Sempre in settimana Italians Do It Better ha fatto uscire la compilation culto After Dark arrivata al terzo episodio, curata direttamente da Johnny Jewel padre/padrone dell’etichetta, dei Chromatics e di tutto quell’universo. Imperbidibile per i fanatici, non dispiacerà di certo agli amanti del synth pop e del dream pop.
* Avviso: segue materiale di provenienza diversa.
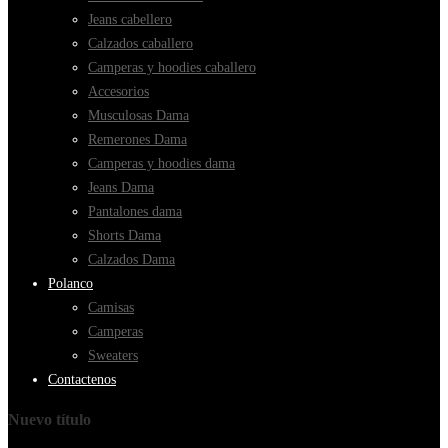
Jeans cabellero
Calzados caballero
Camperas y hoodies caballero
Accesorios
Musculosas Dama
Remerones Dama
Camperas y hoodies dama
Jeans Dama
Pantalones dama
Shorts Dama
Calzados Dama
Polanco
Camisas
Camperas
Sweaters
Contactenos
Nuevo título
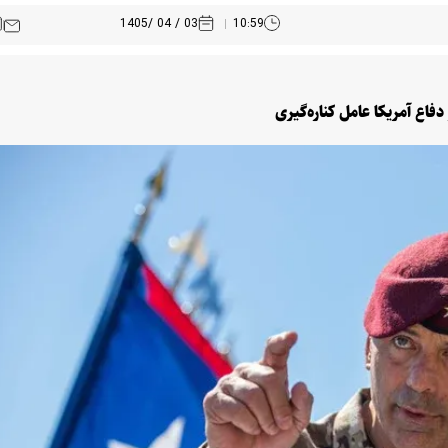
03 / 04 /1405
10:59
دفاع آمریکا عامل کناره‌گیری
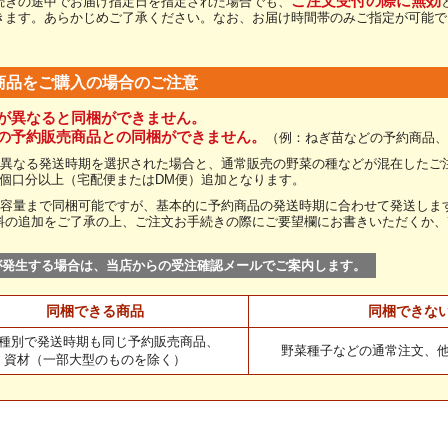
ご注文受付の際に無効
続きの途中でお届け指定日を指定された場合でも、
きます。あらかじめご了承ください。なお、お届け時間帯のみご指定が可能で
商品をご購入の場合のご注意
が異なると同梱ができません。
他の予約販売商品との同梱ができません。
（例：ねぎ苗などの予約商品、
に異なる発送時期を選択された場合と、通常販売の野菜の種などが混在したご
1個口分以上（宅配便またはDM便）追加となります。
定容量まで同梱可能ですが、基本的に予約商品の発送時期に合わせて発送しま
料の追加をご了承の上、ご注文お手続きの際にご要望欄にお書きいただくか、
が発生する場合は、当店からの受注確認メールでご案内します。
同梱できる商品
同梱できな
種別で発送時期も同じ予約販売商品、
野菜種子などの通常注文、
資材（一部大型のものを除く）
Bellissimo e super curato il triplo vinile, però la spesa extra della spedizione dal Nord America in questo momento storico diventa proibitiva ed opto per il simbolico euro via bandcamp per scaricarla, aspettando tempi migliori.

Categoria dischi imperdibili. 

Autechre – SIGN.: ci perderemo altre notti, già lo so. 

Future Island -As long as you are: ci perderemo altre notti, ma per motivi romantici e diversi da quelli degli Autechre. 

Flaming Lips – American head: quando i Flaming Lips fanno i Flaming Lips non ce n’è per nessuno.

Fleet Foxes – Shore: non ve lo dovrei neanche spiegare perché.

Thurston Moore – By The Fire: by the way, we are boomer inside and we like it.

Kevin Morby – Sundowner: una voce, dei racconti, una chitarra per un disco che rasenta la perfezione.

Listone finale di altri dischi stupendi, probabilmente da classifica di fine anno usciti negli ultimi due mesi o giù di lì: Thee Oh Sees – Protean Threat, Bob Mould – American Crisis, Andy Bell – The View From Halfway Down, Salem – Fires in Heaven, Metz – Atlas Vending ed altri ancora di cui adesso mi scuso e che ricorderò tra un mese e non mancherò di consigliarvi. 
Nel frattempo sono qui, è mezzogiorno, ed è metà di tutto, anche di questo giorno in cui conta solo la mezzanotte.
Stay safe e buona musica a tutti e se aveste voglia di qualche consiglio per una playlist di Halloween stranamente casalingo, son qui.